Mera’s treatment of the Kono Statement remains troubling. Relaying the contents of the Kono Statement, he states that “the Kono Statement admits the direct involvement of the military”(9) and implies that the Kono Statement has corrected the wrongs committed by the Japanese military in regards to the comfort women. He adds that the Japanese military only forcibly recruited women in Indonesia where “several military personnel removed Dutch women from the internee camp, and forced them to be comfort women” (9). Mera notes that “those directly involved in the forceful recruitment were tried in the B-C War Crimes Court after the war, and sentenced” (9). However, the story is much more complex than the one Mera portrays in his book. Acclaimed anthropologist C. Sarah Soh disproves Mera’s simplistic views by writing “The Batavia trial thus recognized the ‘forced prostitution’’ (to use the Dutch government’s terminology) of thirty-five Dutch women as a war crime. However, it ignored similar suffering by a much greater number of native women in Indonesia, not to mention female victims in other Asian countries… The International Military Tribunal for the Far East, commonly known as the Tokyo war crimes trials or Tokyo tribunal, did not punish any Japanese leaders for the abuse of comfort women, even though U.S. military intelligence units had gathered relevant information.” Through Soh’s extensive research of this topic, she completely disproves Mera’s claims, as the Japanese military recruited both Dutch and indigenous women of the Dutch East Indies, and although there was some punishment, it was minimal in comparison to the grave actions the Japanese military committed.

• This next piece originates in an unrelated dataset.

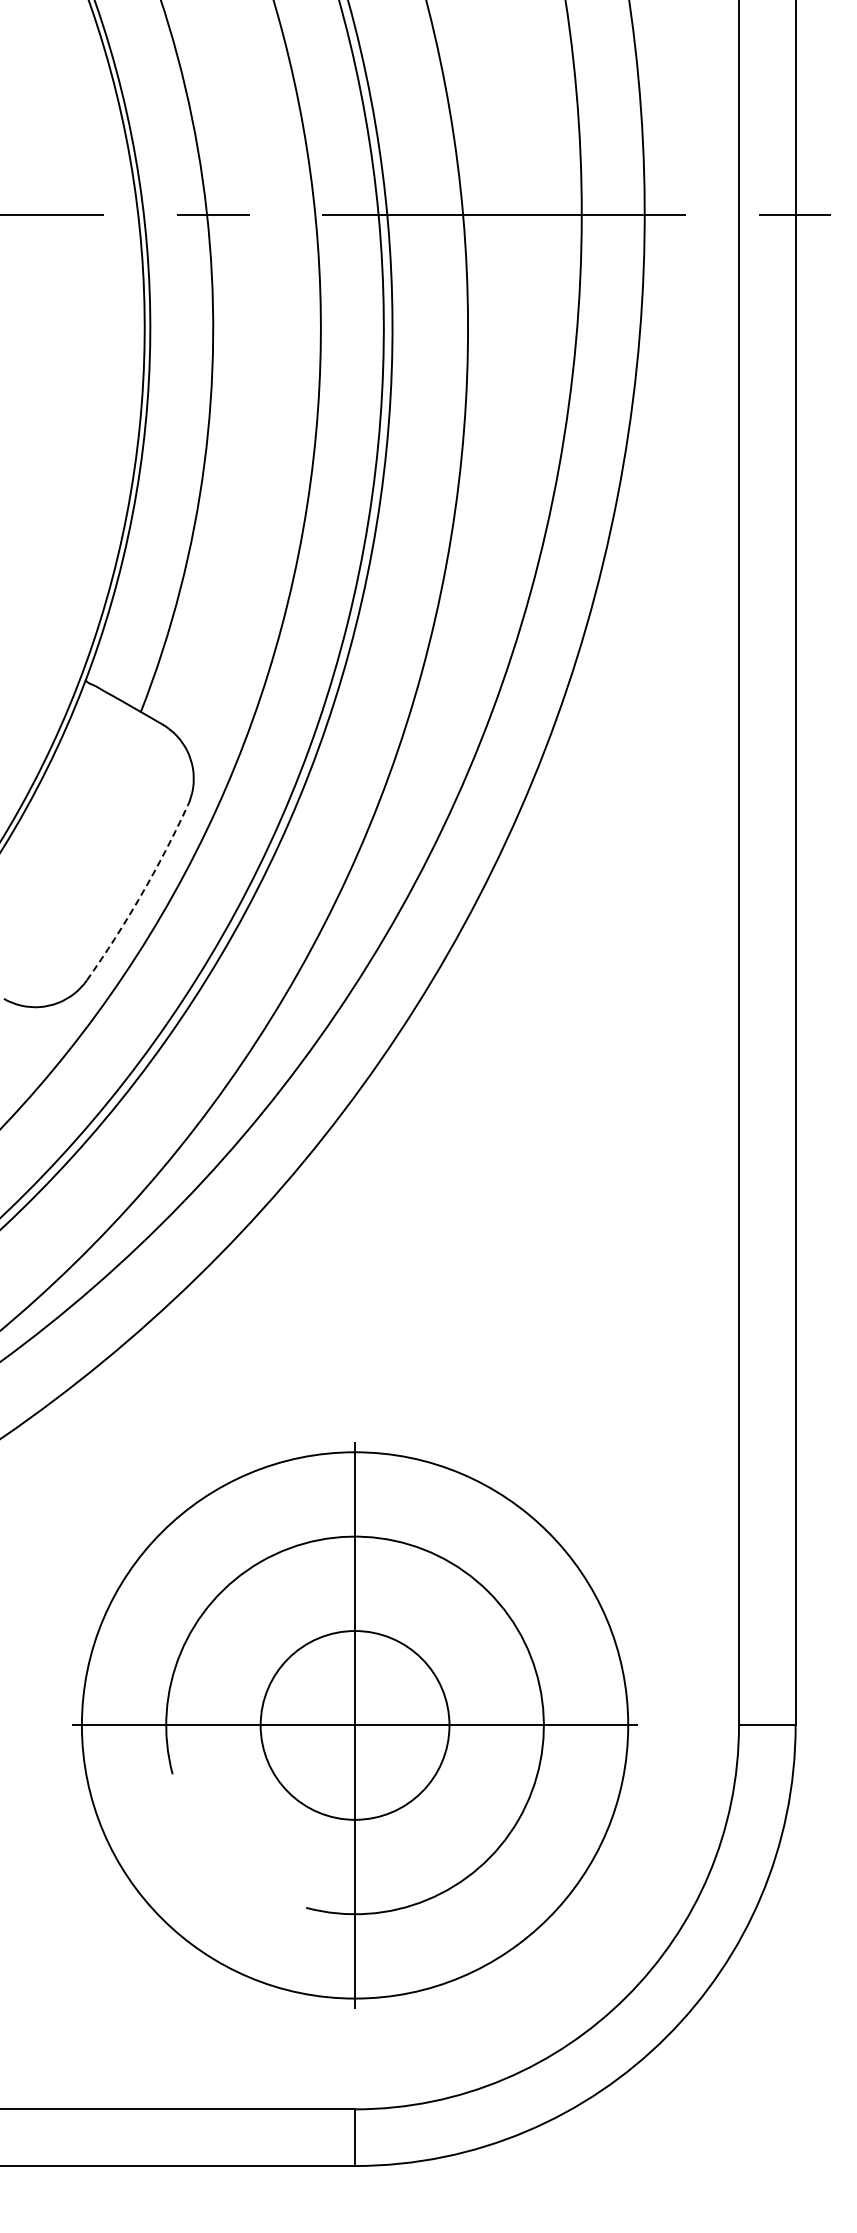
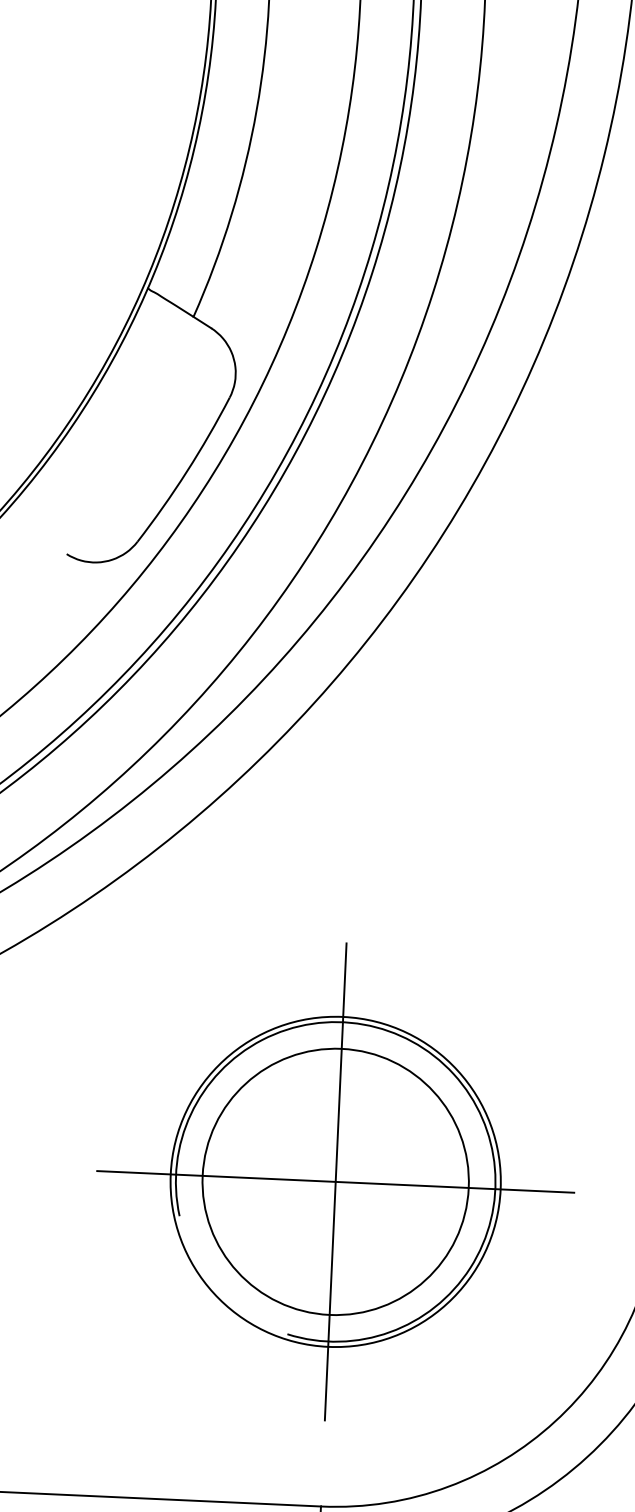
arc: (141, 895) -> (187, 472), dashed -> solid
circle: (354, 1725) -> (335, 1181), size x0.71
circle: (354, 1725) -> (335, 1181), size x1.67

Ultimately, Mera’s unjustified claims and lack of qualified evidence speaks volumes. In a world filled with scholarly literature, pieces such as Mera’s Comfort Women Not “Sex Slaves,” are not believable and do not properly represent the different experiences of former comfort women. While the objective of a historian should be to present historical events as honestly as possible, Koichi Mera completely bypasses any sense of logic or historical accuracy in his book in an attempt to absolve the wartime Japanese state of any responsibility.